だが、別に俺がリアラの全てを知っていたところで、俺の意見は変わらない。
「ああ、そもそも初対面だし知ってるわけない。でもな、自分だけが辛いなんて思うなよ? 俺の事もまだ知らないくせに勝手に見限るな」
「──っ」
核心を突かれたリアラはバツが悪そうに顔を俯かせた。俺は元々素振りをしに外へ行こうと思っていたが、どちらにせよここにいれる雰囲気ではなかった。

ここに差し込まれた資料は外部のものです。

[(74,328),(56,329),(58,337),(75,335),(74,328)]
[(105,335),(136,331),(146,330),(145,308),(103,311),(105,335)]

「……素振りしてくる。七時半には戻るから、その時までに晩ご飯何でもいいから作っといてくれ」
俺はそのまま家を出ていき、自転車で五分ほどかかる広めの公園に向かう。
「……」
ああ……思わず怒鳴っちゃったよ。なんかリアラをストレスのはけ口みたいにしちゃったよ。しかもゲームの説明で多少は知っているとはいえ、初対面で同居生活初日の女の子に怒鳴るって俺最低じゃん。
「でも、ムカついたのは本当だし、間違った事は言ってないよな?」
人の事をあんまり言える立場でもないのだが、リアラの態度には少しイラッときた。俺にまでいきなりゴミを見るような目をされては、流石に言わずにはいられなかった。
「なんか更に嫌われたりしてないかな……。そうなったらもう詰みだぞ」
ブツクサと独り言をしているうちに、俺は公園にたどり着いた。まだ外はかろうじてオレンジの光が見えているのだが、しばらくすればすぐに暗くなってしまうだろう。
「やっぱりここが一番いいな」
俺が素振りをしている場所は街灯が近くにある為、ある程度の明るさは保たれている。
体を動かしてからバットを軽く振り、十回ほど振ってから持ってきたスタンドにスマホを立てかけて動画を撮るボタンを押す。
すぐに丁度いい位置に俺は立ち、八割程度の力でバットを三回振る。三回振り終わればバットを自転車に立てかけて動画を止め、自分のスイングを確認する。
「……別に悪くないんだけどなぁ」
前に監督に指摘された部分は、既に直っていてスイングは綺麗だと思う。それなのに試合では何故か打てない。
「もう何なんだよほんと、何が悪いんだ?」
オフだろうが試合があった日だろうが、毎日素振りは欠かさずにやっている。だが、努力だけでは解決できない何かがあるのだ。
俺は努力していればいつかは報われるだろうという一心で、バットを振り続けている。俺がバットを振らなくなる日が来るとすれば、俺が野球というスポーツを諦めた時だろう。